À cause de son aile manquante, elle eut beaucoup de mal à rejoindre la ruche. Mais, dès qu’elle fût arrivée, et au moment où le soleil pointait son nez, elle inonda ses congénères des nouvelles de la nuit. Exagérant avec tendresse leur rencontre, elle fit de tous deux les héros d’une époque déjà révolue. Mais on la regardait comme folle. Les bourdons ne piquaient pas, n’embêtaient pas les abeilles, tout le monde le savait et ne comprenait pas les agissements de l’abeille. Pire, ces informations remontèrent jusqu’à la Reine. Et celle-ci, considérant que ces aventures risquaient de déclencher un trouble qui n’avait pas lieu d’être, décida de tendre une embuscade au lézard pour en finir avec lui. L’attaque préventive étant la meilleure défense contre le trouble potentiel.
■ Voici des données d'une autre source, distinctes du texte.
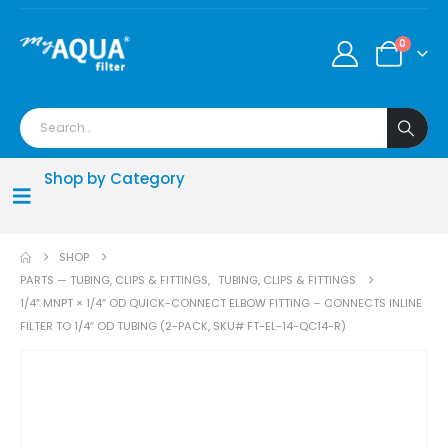
0
Shop by Category
SHOP
PARTS — TUBING, CLIPS & FITTINGS
,
TUBING, CLIPS & FITTINGS
1/4″ MNPT × 1/4″ OD QUICK-CONNECT ELBOW FITTING – CONNECTS INLINE
FILTER TO 1/4″ OD TUBING (2-PACK, SKU# FT-EL-14-QC14-R)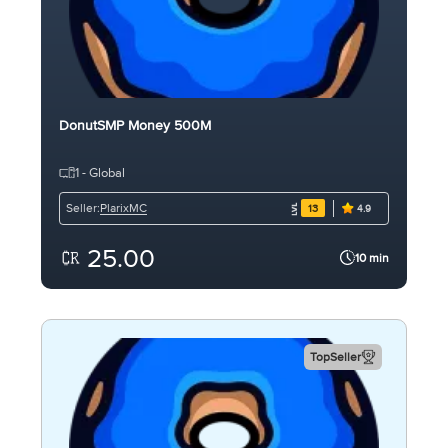
DonutSMP Money 500M
1 - Global
PlarixMC
Seller:
13
4.9
25.00
10 min
TopSeller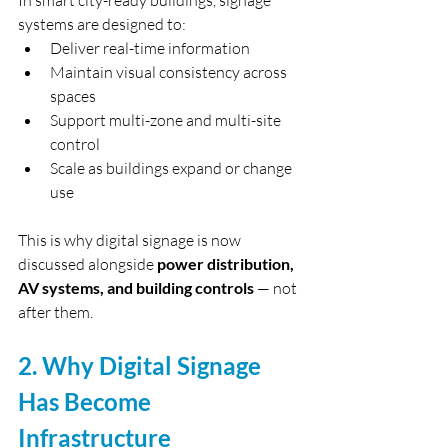
In smart city-ready buildings, signage 
systems are designed to:
Deliver real-time information
Maintain visual consistency across 
spaces
Support multi-zone and multi-site 
control
Scale as buildings expand or change 
use
This is why digital signage is now 
discussed alongside 
power distribution, 
AV systems, and building controls
 — not 
after them.
2. Why Digital Signage 
Has Become 
Infrastructure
Alors, quand la reine en personne se présenta devant l’abeille pour lui dire qu’elle était disposée à rencontrer le lézard, son sang ne fit qu’un tour. Toute la journée, elle ne tint pas en place, s’agitant de ci de là, propageant la nouvelle à qui voulait l’entendre. La reine eut un mal fou à cacher les préparatifs du meurtre du lézard à l’abeille tant celle-ci voletait d’une aile autour d’elle. Alors, le crépuscule arrivant, la reine décida de partir toute seule avec l’abeille. Cette dernière, émue de l’honneur que lui faisait sa souveraine, excitée par cette sortie entre deux copines, stressée aussi un peu, parlait à perdre haleine et à tue-tête. Des caractéristiques physiques, elle avait retenu tout, au premier coup d’oeil ; quant aux qualités morales, tant pis si elle projetait, du moment qu’elle projetait bien, du moment qu’elle le faisait chevalier, en tant que princesse, ça lui suffisait. Et ils arrivèrent à l’orée de la tanière des bourdons, et se tinrent cois en attendant l’arrivée du lézard.
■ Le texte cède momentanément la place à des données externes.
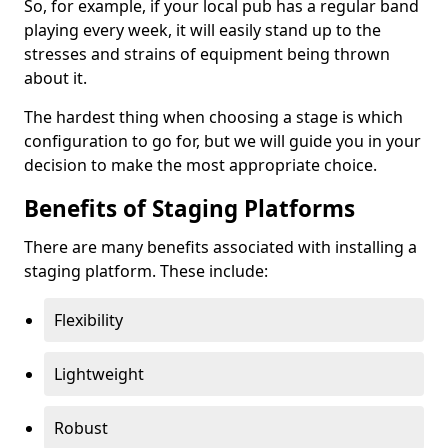
So, for example, if your local pub has a regular band
playing every week, it will easily stand up to the
stresses and strains of equipment being thrown
about it.
The hardest thing when choosing a stage is which
configuration to go for, but we will guide you in your
decision to make the most appropriate choice.
Benefits of Staging Platforms
There are many benefits associated with installing a
staging platform. These include:
Flexibility
Lightweight
Robust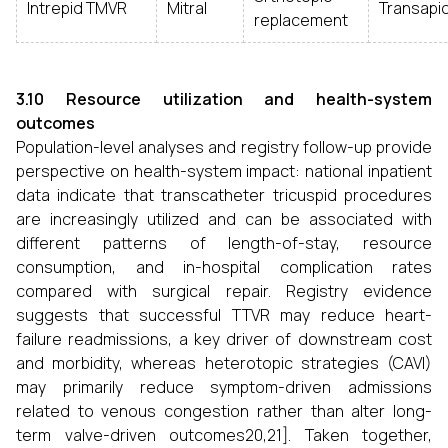
Intrepid TMVR
Mitral
Transapic
replacement
3.10 Resource utilization and health-system
outcomes
Population-level analyses and registry follow-up provide
perspective on health-system impact: national inpatient
data indicate that transcatheter tricuspid procedures
are increasingly utilized and can be associated with
different patterns of length-of-stay, resource
consumption, and in-hospital complication rates
compared with surgical repair. Registry evidence
suggests that successful TTVR may reduce heart-
failure readmissions, a key driver of downstream cost
and morbidity, whereas heterotopic strategies (CAVI)
may primarily reduce symptom-driven admissions
related to venous congestion rather than alter long-
term valve-driven outcomes20,21]. Taken together,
Quelques minutes plus tard, le sol commença à vibrer. D’abord légèrement, puis d’une manière lourde et puissante. Le lézard, majestueux, éventra alors les touffes d’herbes pour arriver en vue des deux copines. Puis, ne les ayant pas aperçus, il continua son chemin en direction des bourdons qui bzibzitaient de sommeil. Arrivé à leur hauteur, la reine éleva d’un coup son fantastique postérieur et plongea son dard dans l’oeil du lézard, qui mourut presque instantanément. Puis elle se retourna, et posa sur la jeune abeille un regard de défi. Et l’abeille, horrifiée, excitée, ne put rien faire que de se soumettre à la reine, sans parler, sans rien dire, comme le voulait la hiérarchie. C’est ainsi qu’après un long cri, elle s’approcha du corps inerte de son aimé et dit :
« Bonne nuit mon beau, mon formidable amour » en refermant les yeux du lézard qui gisait à côté d’elle. Puis elle plongea dans le noir, et le ciel s’éteint.